With the iPhone OS 3.0 the AIM app can use Apple’s push notification servers to keep the connection active. The minute you close the AIM app on the iPhone, the connection between your phone and AIM is severed but kept alive by one of Apple’s push servers. Any new messages that are to be delivered to your phone go to Apple’s servers, which know your phone’s IP and whereabouts. The servers then push the message to your phone and you see it like a SMS notification on the iPhone:

Sweet, right? It’s great for receiving a single message, but it’s horrible for actually maintaining a conversation. To respond to the message I have to click view message, then wait for the AIM app to launch and log me in and only then can I begin typing. Now let’s assume that I quit out of AIM because I had to do something else, or even worse, let’s assume that I left AIM because I had to send a text message. I’m now switching between two messaging apps to carry on two different conversations. It’s cumbersome.

As AIM messages pile up, the counter on my AIM app icon increments to let me know what I’ve got waiting for me.

Switching between apps is made much faster on the 3GS, this whole process is far more annoying on the 3G or original iPhone because actually launching the AIM app takes far longer. It’s a better overall experience but still no where near the seamless setup that Palm offers. If you mostly text/IM people on your phone, then honestly, forget the iPhone and get a Pre - Apple simply doesn’t do the best job here any longer.

- [Given data]:
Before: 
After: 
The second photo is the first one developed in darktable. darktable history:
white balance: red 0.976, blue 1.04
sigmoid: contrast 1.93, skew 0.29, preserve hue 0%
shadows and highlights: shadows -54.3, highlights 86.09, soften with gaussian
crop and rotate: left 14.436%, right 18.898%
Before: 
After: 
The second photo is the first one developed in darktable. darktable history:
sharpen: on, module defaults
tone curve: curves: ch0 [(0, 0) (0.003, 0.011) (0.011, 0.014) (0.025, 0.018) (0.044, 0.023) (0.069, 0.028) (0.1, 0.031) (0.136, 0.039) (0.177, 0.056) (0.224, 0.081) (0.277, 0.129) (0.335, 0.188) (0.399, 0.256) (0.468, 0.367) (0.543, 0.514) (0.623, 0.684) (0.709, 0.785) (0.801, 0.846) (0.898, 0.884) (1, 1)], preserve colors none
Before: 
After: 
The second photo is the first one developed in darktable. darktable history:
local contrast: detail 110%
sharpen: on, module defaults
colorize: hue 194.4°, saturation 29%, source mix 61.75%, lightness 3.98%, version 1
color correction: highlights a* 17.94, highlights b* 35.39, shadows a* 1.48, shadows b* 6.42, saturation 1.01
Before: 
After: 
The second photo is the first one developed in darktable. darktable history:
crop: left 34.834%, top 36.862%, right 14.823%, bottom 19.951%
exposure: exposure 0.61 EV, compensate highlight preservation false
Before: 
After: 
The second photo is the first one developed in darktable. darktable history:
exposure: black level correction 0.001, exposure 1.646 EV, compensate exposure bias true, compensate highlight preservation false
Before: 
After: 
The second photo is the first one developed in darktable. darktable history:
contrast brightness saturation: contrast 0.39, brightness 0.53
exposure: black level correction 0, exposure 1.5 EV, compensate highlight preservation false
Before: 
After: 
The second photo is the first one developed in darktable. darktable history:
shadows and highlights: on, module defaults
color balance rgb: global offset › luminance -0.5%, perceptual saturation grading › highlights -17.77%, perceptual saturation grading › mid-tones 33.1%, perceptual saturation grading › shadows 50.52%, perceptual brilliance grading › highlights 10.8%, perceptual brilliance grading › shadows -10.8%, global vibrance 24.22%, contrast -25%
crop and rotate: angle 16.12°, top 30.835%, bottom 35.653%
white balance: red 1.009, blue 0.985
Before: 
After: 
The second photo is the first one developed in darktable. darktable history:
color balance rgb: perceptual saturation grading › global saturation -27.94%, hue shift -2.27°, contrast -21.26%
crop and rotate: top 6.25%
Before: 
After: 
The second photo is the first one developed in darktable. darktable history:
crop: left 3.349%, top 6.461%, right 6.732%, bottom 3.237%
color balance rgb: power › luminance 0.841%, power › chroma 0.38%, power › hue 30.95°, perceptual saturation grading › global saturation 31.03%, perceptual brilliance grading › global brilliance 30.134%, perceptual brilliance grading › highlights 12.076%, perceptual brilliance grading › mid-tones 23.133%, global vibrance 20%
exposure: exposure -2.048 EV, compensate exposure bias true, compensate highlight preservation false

- [Exercise 1]:
In the passage on AIM for the iPhone, what happens to the counter on the AIM app icon as messages pile up?
- [Exercise 2]:
Edit the passage on AIM for the iPhone from "Sweet, right? It’s" to "waiting for me.", replacing "cumbersome" with "tedious".

- [Worked solution 1]:
It increments to show how many messages are waiting.

- [Worked solution 2]:
Sweet, right? It’s great for receiving a single message, but it’s horrible for actually maintaining a conversation. To respond to the message I have to click view message, then wait for the AIM app to launch and log me in and only then can I begin typing. Now let’s assume that I quit out of AIM because I had to do something else, or even worse, let’s assume that I left AIM because I had to send a text message. I’m now switching between two messaging apps to carry on two different conversations. It’s tedious.

As AIM messages pile up, the counter on my AIM app icon increments to let me know what I’ve got waiting for me.